While the liberal PO dominates the political scene in Poland’s largest cities, ruling nationalists Law and Justice (PiS) have won over people in the countryside with conservative policies on issues such as LGBT rights and immigration combined with generous social spending.
However, farmers have become disenchanted with the government, in part because of an influx of cheap agricultural products from neigbouring Ukraine, and Michal Kolodziejczak from the AGROunia campaign group has become the most recognisable face in a wave of anti-PiS protests.
Kolodziejczak will stand for AGROunia as part of the PO-led Civic Coalition (KO) grouping in the central Polish town of Konin.
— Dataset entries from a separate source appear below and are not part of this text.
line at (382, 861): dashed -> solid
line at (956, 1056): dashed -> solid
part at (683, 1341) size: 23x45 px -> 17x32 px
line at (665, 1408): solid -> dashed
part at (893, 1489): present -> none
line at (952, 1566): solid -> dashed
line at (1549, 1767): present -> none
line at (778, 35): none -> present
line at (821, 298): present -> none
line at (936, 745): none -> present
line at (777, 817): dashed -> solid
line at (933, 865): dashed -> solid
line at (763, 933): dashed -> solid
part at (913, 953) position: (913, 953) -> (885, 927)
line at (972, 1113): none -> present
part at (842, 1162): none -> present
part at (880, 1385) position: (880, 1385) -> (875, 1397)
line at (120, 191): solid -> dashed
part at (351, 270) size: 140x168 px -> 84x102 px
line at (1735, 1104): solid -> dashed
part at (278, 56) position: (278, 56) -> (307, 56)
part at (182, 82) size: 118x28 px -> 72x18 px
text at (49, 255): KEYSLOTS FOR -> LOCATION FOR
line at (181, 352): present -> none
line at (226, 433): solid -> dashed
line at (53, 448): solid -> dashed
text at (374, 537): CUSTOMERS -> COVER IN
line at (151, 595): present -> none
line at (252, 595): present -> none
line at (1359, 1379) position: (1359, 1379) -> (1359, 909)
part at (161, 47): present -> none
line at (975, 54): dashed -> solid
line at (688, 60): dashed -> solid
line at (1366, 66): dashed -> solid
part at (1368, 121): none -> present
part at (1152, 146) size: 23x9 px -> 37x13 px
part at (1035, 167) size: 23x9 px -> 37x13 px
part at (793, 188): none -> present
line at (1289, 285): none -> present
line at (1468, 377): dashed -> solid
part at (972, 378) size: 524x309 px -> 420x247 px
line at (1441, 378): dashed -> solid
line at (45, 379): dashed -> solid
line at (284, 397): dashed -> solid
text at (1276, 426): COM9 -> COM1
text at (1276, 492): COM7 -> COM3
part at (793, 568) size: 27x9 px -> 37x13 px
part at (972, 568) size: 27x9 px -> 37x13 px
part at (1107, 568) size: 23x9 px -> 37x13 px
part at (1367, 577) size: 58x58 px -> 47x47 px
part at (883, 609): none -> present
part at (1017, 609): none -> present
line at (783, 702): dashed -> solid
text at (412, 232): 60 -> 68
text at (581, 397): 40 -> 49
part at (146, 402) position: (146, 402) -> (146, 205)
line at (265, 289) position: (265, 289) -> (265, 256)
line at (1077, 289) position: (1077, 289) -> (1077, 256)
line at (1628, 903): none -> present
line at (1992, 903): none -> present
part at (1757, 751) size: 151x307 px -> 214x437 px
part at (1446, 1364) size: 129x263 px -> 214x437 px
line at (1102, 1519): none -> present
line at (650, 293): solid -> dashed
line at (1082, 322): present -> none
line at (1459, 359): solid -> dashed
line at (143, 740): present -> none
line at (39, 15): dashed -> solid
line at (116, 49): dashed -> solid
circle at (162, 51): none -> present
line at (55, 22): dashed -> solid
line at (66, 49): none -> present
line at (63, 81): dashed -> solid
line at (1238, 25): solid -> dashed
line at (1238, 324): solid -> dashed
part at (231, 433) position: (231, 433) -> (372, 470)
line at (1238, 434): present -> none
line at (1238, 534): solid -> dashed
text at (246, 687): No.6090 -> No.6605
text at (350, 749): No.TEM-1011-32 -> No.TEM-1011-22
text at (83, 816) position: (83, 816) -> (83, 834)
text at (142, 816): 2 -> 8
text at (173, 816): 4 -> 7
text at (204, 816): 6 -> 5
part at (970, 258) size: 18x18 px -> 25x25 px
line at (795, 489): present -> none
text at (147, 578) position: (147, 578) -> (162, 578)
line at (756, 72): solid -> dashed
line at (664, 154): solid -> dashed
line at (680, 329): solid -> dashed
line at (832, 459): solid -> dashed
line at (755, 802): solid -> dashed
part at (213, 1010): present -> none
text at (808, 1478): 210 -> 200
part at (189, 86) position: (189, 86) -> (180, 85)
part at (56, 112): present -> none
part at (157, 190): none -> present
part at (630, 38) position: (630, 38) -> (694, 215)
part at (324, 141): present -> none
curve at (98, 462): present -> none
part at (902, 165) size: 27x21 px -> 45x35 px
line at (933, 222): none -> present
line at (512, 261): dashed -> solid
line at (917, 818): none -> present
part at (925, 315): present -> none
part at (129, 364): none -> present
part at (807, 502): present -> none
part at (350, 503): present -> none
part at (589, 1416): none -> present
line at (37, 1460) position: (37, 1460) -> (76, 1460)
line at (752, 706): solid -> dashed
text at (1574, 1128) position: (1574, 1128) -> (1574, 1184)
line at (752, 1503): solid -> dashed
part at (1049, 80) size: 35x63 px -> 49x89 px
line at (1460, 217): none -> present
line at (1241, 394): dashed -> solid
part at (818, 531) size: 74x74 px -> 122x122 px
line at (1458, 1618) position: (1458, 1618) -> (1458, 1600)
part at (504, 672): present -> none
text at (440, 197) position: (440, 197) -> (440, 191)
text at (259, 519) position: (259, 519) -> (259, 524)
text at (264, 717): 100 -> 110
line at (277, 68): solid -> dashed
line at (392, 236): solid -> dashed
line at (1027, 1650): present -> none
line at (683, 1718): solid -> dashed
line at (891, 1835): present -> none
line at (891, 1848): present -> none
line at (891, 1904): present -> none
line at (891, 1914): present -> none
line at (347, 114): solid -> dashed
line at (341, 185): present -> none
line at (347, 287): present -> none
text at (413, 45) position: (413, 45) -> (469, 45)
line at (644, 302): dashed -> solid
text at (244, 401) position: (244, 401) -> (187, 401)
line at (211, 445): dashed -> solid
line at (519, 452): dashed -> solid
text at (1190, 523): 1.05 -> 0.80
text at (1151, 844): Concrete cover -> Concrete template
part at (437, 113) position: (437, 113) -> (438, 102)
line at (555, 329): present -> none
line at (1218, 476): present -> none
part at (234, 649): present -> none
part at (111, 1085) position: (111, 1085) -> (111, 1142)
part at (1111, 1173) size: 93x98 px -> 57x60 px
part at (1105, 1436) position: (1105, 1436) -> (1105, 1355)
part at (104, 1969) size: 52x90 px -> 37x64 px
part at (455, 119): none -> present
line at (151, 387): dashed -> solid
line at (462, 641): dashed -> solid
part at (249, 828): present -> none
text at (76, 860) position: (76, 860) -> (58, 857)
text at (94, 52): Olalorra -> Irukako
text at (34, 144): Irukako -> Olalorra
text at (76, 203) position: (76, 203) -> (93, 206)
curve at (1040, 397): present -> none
“The decision to start together with KO was not easy, but we have to show that, despite different views, we look in one direction – the future of Poland is strong, rich and built together,” he said. “We will take back the countryside from PiS.”
According to an Ipsos poll, in Poland’s last parliamentary elections in 2019, 56.4% of people in the countryside voted for PiS while 16.9% voted for KO.
Government spokesman Piotr Muller said that Kolodziejczak had “betrayed the Polish countryside” and that he had previously criticised KO leader and former prime minister Donald Tusk for “setting Poles back several centuries” with policies that forced many to emigrate in search of better pay.
Tusk on Wednesday also said that Poland’s former human rights ombudsman Adam Bodnar would stand for KO in the election to Poland’s upper house of parliament, the Senate.
Bodnar has been a leading critic of PiS reforms that the opposition say have politicised the judicial system.